Per-Thread Analysis: Each thread count configuration shows:

  • IOPS: Operations per second with consistency ratings
  • Bandwidth (MB/s): Throughput with spread analysis
  • Latency (ms): Response time statistics (P99-rated by speed thresholds)

Why READ telemetry is excluded: ZFS ARC cache artificially inflates read performance numbers, making them misleading. tn-bench reports WRITE telemetry only for accurate pool performance visibility.

ARC Statistics (v2.2+)

tn-bench v2.2 introduces comprehensive ARC (Adaptive Replacement Cache) telemetry using arcstat:

What's Collected

Metric Description
ARC Hit % Percentage of reads served from ARC
ARC Size (GiB) Total ARC memory usage
Demand/Prefetch Hit % Breakdown of hit types
MRU/MFU Distribution Cache list balance
L2ARC Hit % Secondary cache effectiveness (if present)
L2ARC Size (GiB) L2ARC device capacity
ZFetch Stats Prefetch engine performance

L2ARC Auto-Detection

  • Automatically detects L2ARC via zpool status
  • On systems without L2ARC: L2ARC metrics omitted entirely (no clutter)
  • On systems with L2ARC: Full L2ARC telemetry collected
  • Prevents arcstat crashes on non-L2ARC systems

Example ARC Summary

╔══════════════════════════════════════════════════════════╗
║   ARC Statistics Summary (READ Phase) for Pool: inferno  ║
╚══════════════════════════════════════════════════════════╝
  • Total samples: 487  |  Read-phase samples: 132
  • Duration: 486.23 seconds
  • L2ARC: not present (L2ARC metrics omitted)

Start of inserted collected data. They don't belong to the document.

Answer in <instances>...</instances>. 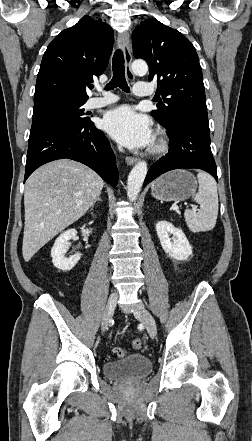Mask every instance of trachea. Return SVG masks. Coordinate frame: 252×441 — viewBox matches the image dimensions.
I'll list each match as a JSON object with an SVG mask.
<instances>
[{
  "label": "trachea",
  "mask_w": 252,
  "mask_h": 441,
  "mask_svg": "<svg viewBox=\"0 0 252 441\" xmlns=\"http://www.w3.org/2000/svg\"><path fill=\"white\" fill-rule=\"evenodd\" d=\"M113 78L106 85L105 90H112L116 87L125 92H129V87L125 79L124 57L121 50H117L112 59Z\"/></svg>",
  "instance_id": "obj_1"
}]
</instances>
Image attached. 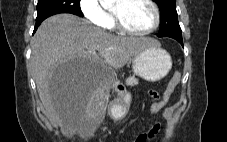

──────────── Per-Thread-Count READ ARC Analysis ────────────
  ARC cache performance during READ benchmark phases

  1 Threads (4 samples):
  ┌─ ARC Hit % ───────────────────────────────────────────────
  │ Mean: 99.5% [Excellent] │
  ├──────────────────────────────────────────────────────────┤
  │ Median: 99.9%  │
  ├──────────────────────────────────────────────────────────┤
  │ Std Dev: 0.8 [Excellent] │
  ├──────────────────────────────────────────────────────────┤
  │ CV%: 0.8% Excellent │
  └──────────────────────────────────────────────────────────┘
  32 Threads (89 samples):
  ┌─ ARC Hit % ───────────────────────────────────────────────
  │ Mean: 57.9% [Poor] │

Rating thresholds:

  • Excellent: ≥ 95% (nearly all reads from cache)
  • Good: 85-95% (majority cached)
  • Variable: 70-85% (moderate caching)
  • Poor: < 70% (frequent cache misses)

Color Coding (console output):

  • Green: Excellent ratings
  • Cyan: Good ratings
  • Yellow: Variable/Acceptable
  • Red: High/High Variance

JSON Schema

{
  "schema_version": "1.0",
  "metadata": {
    "start_timestamp": "2025-03-15T14:30:00",
    "end_timestamp": "2025-03-15T15:15:00",
    "duration_minutes": 45.0,
    "benchmark_config": {
      "selected_pools": ["tank", "backups"],
      "disk_benchmark_run": true,
      "zfs_iterations": 2,
      "disk_iterations": 1
    }
  },
  "system": {
    "os_version": "25.04.1",
    "load_average_1m": 0.85,
    "load_average_5m": 1.2,
    "load_average_15m": 1.1,
    "cpu_model": "Intel Xeon Silver 4210",
    "logical_cores": 40,
    "physical_cores": 20,
    "system_product": "TRUENAS-M50",
    "memory_gib": 251.56
  },
  "pools": [
    {
      "name": "tank",
      "path": "/mnt/tank",
      "status": "ONLINE",
      "vdevs": [
        {"name": "raidz2-0", "type": "RAIDZ2", "disk_count": 8}
      ],
      "benchmark": [
        {
          "threads": 1,
          "write_speeds": [205.57, 209.95],
          "average_write_speed": 207.76,
          "read_speeds": [4775.63, 5029.35],
          "average_read_speed": 4902.49,
          "iterations": 2
        },
        {
          "threads": 10,
          "write_speeds": [1850.32, 1823.45],
          "average_write_speed": 1836.89,
          "read_speeds": [15234.56, 14987.23],
          "average_read_speed": 15110.90,
          "iterations": 2
        }
      ],
      "dwpd": 0.15,
      "total_writes_gib": 640.0
    }
  ],
  "disks": [
    {
      "name": "ada0",
      "model": "ST12000VN0008",
      "serial": "ABC123",
      "zfs_guid": "1234567890",
      "pool": "tank",
      "size_gib": 10999.99,
      "benchmark": {
        "speeds": [210.45],
        "average_speed": 210.45,
        "iterations": 1
      }
    }
  ]
}

Example Output (M50 TrueNAS with v2.2 telemetry)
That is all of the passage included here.